Fakat, bu yetkili ve aynı zamanda önemli kamu görevlisi, göreviyle bağdaşmayan işler yapıyor.
Dışarıdan, mevzuya yabancı birini getirtseniz, 'Türkiye'de anamuhalefet partisi lideri kim?' diye sorsanız, size Eminağaoğlu'nun çatıkkaşlı fotoğrafını gösterecektir.
Hangi televizyonu açsanız, hangi gazeteyi çevirseniz, mutlaka bir Eminağaoğlu demeciyle karşılaşıyorsunuz ve kendinizi bir tuhaf hissediyorsunuz...
Pek de celadetli...
Herkese verip veriştiriyor... Ne Cumhurbaşkanı dinliyor, ne Başbakan, ne parlamento, ne yargı, ne Emniyet teşkilatı, ne sivil toplum örgütü... Neredeyse herkese, her kuruma bir sözü var.
Ergenekon davasından da pek hoşlanmıyor.
Hoşlanmadığını da, günaşırı yaptığı açıklamalarla gösteriyor.
Elbette vatandaş Eminağaoğlu siyasal duruşunu ve öfkesini gösterecektir... Ama görevinden, aidiyetlerinden ve 'kamu' adına üstlendiği kimlikten vazgeçtikten sonra...

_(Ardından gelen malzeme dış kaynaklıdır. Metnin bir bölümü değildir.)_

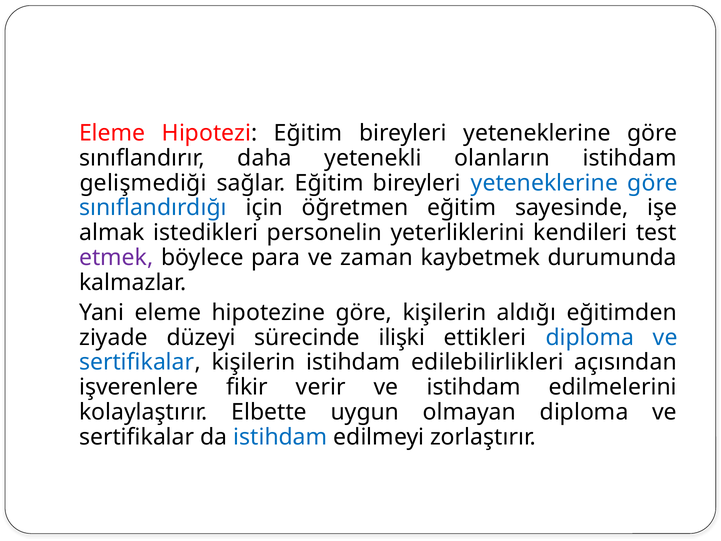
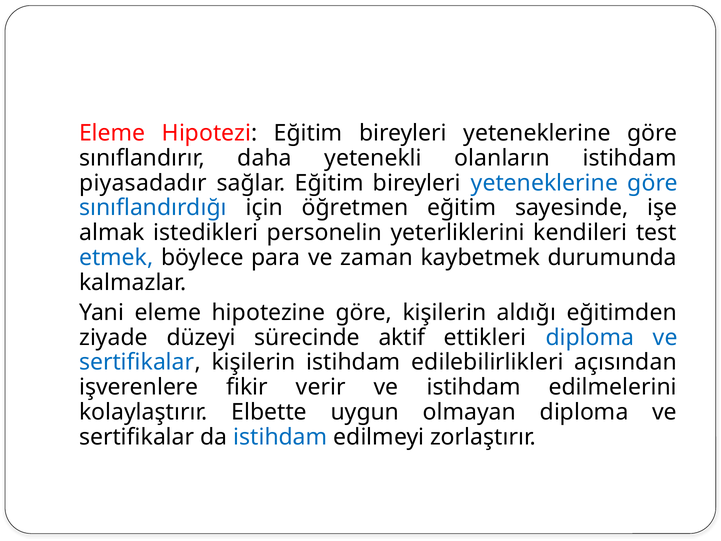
gelişmediği: gelişmediği -> piyasadadır
etmek colour: purple -> blue
ilişki: ilişki -> aktif
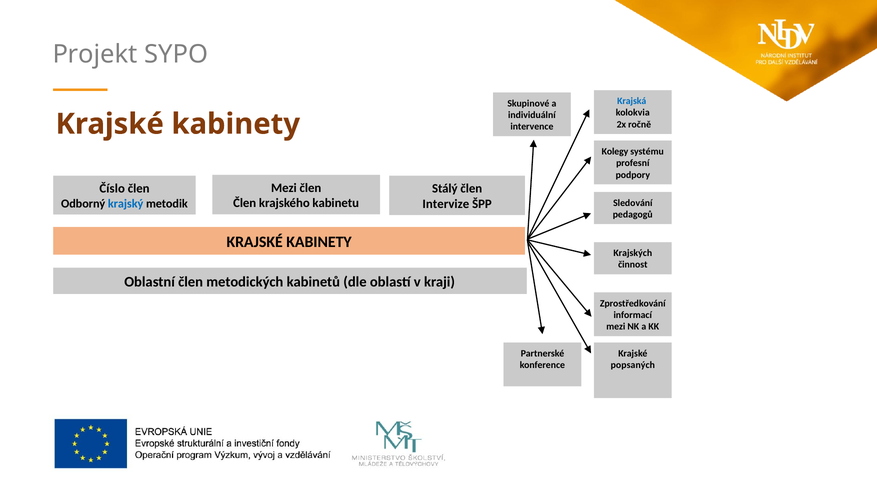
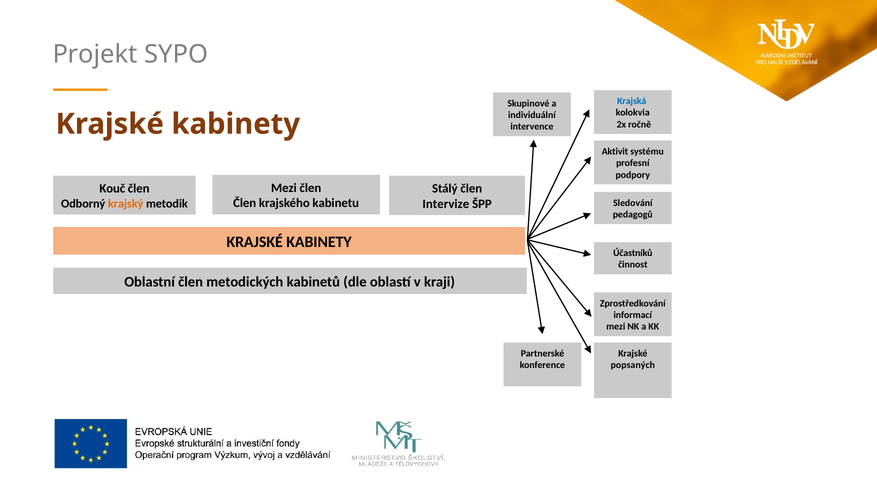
Kolegy: Kolegy -> Aktivit
Číslo: Číslo -> Kouč
krajský colour: blue -> orange
Krajských: Krajských -> Účastníků
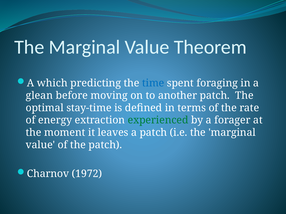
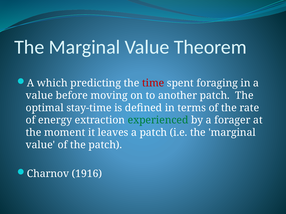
time colour: blue -> red
glean at (39, 96): glean -> value
1972: 1972 -> 1916
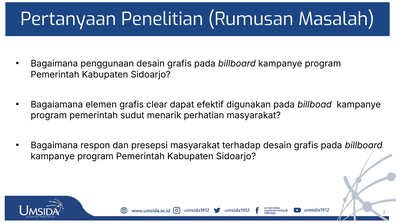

Parti mi kurar, bir gazetede mi yazar, bir sivil toplum kuruluşunun çatısı altına mı girer?
Kendi bileceği iş...
O zaman istediği kadar siyaset yapsın; istediği kadar Başbakan'a, Bakanlara, parlamentoya ve şuna buna çakıp dursun...
Hem muvazzaf bir 'yargı adamı' olarak bizatihi yargının yürüttüğü bir soruşturmayı 'hukuka darbe' olarak yorumlayacaksın, hem birtakım şüphelilerle aynı karede görüneceksin, hem Ergenekon sanıklarıyla 'dayanışma görüntüleri' vereceksin, hem 'sanık yakını' kimliğine bürünüp soruşturma savcılarından bilgi alacaksın, hem de 'kamu görevlisi' kimliğini sürdüreceksin.
Ergenekon sanıklarına kol kanat germek Eminağaoğlu'na mı kaldı?
Balbay'ı savunmak Eminağaoğlu'na mı kaldı?
Gazetelere 'geçmiş olsun ziyaretine' gitmek Eminağaoğlu'na mı kaldı?
Ergenekon karşıtı profesörlerle protesto yürüyüşüne katılmak Eminağaoğlu'na mı kaldı?
Sanıklara 'susma hakkını kullanmalarını' hatırlatmak Eminağaoğlu'na mı kaldı?
Şüphelilerin durumu hakkında soruşturma savcısından bilgi almak Eminağaoğlu'na mı kaldı?
Dün yine bir açıklama yapmış, 'Tüm kişi, kurum veya kuruluşları, hukuk devleti ilkelerini gözetmeye' çağırıyor.
Katılıyorum...
Ben de tüm iyi niyetimle kendisini 'susmaya' ve sanıklar lehinde eylem koymaktan vazgeçmeye çağırıyorum.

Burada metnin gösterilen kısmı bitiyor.